|
Wiolonczeli czar. Bo tutaj jest jak nigdzie! III Ogólnopolski Festiwal im. L. Bocceriniego jest już piękną, muzyczną kartą historii naszego miasta. Ostatnie pociągnięcia smyczkiem zabrzmiały podczas koncertu "Mistrzowie i laureaci Konkursu Boccheriniego" w Sali koncertowej Polskiej Orkiestry Włościańskiej im. K. Namysłowskiego w dn. 28.05.2007r. Natomiast melomani, uczestnicy konkursu i organizatorzy długo będą jeszcze wspominać to nietuzinkowe wydarzenie muzyczne, bowiem muzyka rozbrzmiewała w Zamościu przez kilka dni. Znakomicie "smyczkiem i głosem malowali": Zamojski Kwartet Smyczkowy, popisowy występ dał gość festiwalu - Marcin Zdunik (pisaliśmy o nim - "Klasycy wiedeńscy u Namysłowiaków"). Wszystkich oczarował koncert "Czas przed Boccherinim" w Kościele Rektoralnym p.w. św.
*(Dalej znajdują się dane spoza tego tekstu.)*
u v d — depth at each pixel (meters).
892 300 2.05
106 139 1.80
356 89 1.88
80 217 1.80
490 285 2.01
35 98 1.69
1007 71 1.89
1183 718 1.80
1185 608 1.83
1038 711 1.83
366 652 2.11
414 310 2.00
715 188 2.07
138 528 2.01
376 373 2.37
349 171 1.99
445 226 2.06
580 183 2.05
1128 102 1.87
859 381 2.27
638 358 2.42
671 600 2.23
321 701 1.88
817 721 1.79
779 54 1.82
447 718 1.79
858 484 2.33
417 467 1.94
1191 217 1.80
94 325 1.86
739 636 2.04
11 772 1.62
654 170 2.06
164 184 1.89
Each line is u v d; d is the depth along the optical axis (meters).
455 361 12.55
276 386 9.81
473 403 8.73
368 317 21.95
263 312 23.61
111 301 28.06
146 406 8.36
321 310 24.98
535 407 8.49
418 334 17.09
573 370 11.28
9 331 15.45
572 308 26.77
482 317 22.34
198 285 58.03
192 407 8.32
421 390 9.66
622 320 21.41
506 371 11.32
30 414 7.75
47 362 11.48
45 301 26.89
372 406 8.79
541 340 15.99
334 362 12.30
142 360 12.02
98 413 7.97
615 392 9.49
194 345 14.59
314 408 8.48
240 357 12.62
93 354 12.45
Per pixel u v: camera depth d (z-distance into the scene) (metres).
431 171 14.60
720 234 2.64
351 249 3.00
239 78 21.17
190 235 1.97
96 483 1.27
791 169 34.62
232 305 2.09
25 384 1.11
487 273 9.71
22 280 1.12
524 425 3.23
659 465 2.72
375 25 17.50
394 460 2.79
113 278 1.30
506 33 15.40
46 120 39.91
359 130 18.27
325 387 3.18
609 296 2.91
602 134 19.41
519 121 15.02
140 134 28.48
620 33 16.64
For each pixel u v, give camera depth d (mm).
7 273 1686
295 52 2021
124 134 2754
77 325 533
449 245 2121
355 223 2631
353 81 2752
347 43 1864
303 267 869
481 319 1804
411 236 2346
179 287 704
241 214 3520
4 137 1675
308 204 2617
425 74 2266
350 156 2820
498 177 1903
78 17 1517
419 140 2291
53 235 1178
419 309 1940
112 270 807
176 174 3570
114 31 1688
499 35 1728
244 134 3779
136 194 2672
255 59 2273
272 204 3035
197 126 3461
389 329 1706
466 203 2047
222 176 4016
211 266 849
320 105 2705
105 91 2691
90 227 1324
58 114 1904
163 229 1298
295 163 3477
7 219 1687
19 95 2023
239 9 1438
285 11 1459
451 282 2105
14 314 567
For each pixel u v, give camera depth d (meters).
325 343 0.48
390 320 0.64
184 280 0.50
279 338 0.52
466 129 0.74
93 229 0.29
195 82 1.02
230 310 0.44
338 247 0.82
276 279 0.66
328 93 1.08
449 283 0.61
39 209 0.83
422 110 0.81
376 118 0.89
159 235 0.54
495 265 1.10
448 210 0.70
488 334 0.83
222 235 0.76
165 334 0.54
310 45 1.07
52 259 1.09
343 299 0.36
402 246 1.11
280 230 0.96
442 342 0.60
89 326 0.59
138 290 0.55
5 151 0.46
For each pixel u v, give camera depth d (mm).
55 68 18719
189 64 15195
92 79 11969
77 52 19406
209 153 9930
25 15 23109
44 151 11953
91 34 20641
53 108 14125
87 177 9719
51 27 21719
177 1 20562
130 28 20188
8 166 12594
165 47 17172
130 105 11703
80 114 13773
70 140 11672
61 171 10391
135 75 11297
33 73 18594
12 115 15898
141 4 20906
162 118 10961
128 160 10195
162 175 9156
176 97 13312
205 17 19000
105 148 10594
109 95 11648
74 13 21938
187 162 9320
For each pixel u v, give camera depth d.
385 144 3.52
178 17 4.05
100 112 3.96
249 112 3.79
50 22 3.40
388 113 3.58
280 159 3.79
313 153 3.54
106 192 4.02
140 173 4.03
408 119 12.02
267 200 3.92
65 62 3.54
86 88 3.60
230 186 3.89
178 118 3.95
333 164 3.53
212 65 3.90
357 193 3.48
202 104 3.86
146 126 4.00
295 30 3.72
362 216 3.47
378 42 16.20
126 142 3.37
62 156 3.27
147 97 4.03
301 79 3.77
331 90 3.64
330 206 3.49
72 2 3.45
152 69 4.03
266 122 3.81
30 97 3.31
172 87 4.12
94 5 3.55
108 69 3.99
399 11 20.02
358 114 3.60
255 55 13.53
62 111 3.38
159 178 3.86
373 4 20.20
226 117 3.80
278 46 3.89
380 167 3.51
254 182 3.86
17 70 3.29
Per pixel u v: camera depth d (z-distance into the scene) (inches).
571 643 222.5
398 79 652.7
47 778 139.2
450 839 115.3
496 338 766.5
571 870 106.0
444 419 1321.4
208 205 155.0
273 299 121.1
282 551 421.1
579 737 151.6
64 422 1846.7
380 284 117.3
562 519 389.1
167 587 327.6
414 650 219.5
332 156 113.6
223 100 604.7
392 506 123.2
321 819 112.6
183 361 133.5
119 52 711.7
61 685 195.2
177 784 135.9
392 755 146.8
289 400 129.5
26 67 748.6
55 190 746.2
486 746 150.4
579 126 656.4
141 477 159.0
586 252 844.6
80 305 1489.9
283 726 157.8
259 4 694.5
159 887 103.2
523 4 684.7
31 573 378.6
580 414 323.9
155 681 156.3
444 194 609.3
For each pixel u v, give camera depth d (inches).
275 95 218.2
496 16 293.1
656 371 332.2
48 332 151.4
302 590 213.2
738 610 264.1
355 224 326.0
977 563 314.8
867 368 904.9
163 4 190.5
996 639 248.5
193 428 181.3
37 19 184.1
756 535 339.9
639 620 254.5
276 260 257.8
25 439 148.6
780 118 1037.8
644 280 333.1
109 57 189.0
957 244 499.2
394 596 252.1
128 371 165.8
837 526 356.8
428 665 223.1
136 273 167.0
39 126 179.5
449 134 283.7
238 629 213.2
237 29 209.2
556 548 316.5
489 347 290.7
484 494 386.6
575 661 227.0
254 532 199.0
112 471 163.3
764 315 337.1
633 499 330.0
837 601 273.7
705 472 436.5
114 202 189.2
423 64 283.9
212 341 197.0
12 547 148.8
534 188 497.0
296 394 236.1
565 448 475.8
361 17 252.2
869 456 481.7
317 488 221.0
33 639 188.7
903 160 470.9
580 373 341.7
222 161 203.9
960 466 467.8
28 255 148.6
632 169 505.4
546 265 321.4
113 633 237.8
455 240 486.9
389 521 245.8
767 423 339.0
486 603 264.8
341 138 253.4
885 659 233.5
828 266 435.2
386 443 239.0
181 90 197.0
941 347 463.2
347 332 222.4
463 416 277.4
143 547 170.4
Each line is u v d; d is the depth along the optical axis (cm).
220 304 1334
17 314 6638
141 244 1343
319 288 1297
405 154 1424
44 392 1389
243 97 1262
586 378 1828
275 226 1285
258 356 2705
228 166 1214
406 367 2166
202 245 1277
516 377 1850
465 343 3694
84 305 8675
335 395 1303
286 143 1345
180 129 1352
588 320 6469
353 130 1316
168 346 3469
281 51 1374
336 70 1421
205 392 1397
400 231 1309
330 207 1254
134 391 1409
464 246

Katarzyny w Zamościu, podczas którego wystąpił Kazimierz Pyzik grając na viola da gamba oraz Zespół Muzyki Dawnej Capella All Antico pod kierownictwem Krzysztofa Obsta.
Siłą napędową tego festiwalu jest najbardziej zakręcona krakowianka jaką znam w Zamościu. A wszystko zaczęło się kiedy jako dziecko zakochała się w muzyce najznakomitszego wiolonczelisty świata Luigiego Boccheriniego, a później już jako nauczycielka Szkoły Muzycznej w Zamościu zakochała się w muzyku Polskiej Orkiestry Włościańskiej. Dwóch mężczyzn i wielka miłość do muzyki. Jest założycielką Stowarzyszenia Miłośników Sztuki "BOCCHERINI" - po raz trzeci organizatora Ogólnopolskiego Festiwalu im. L. Boccheriniego w Zamościu - mowa o jednej drobnej - Bożenie Gałczyńskiej - Szurek. "Bo tutaj jest jak nigdzie" - takie słowa z ust osoby urodzonej i wykształconej w Krakowie są najwyższą rekomendacją dla Zamościa. Nic więc dziwnego, że przez kilka dni Zamość staje się stolicą muzyczną Polski za sprawą inicjatywy Pani Bożeny, której celem jest popularyzowanie twórczości wybitnego wiolonczelisty Luigi Boccheriniego, a także rozwój muzykalności i wiedzy młodych wykonawców.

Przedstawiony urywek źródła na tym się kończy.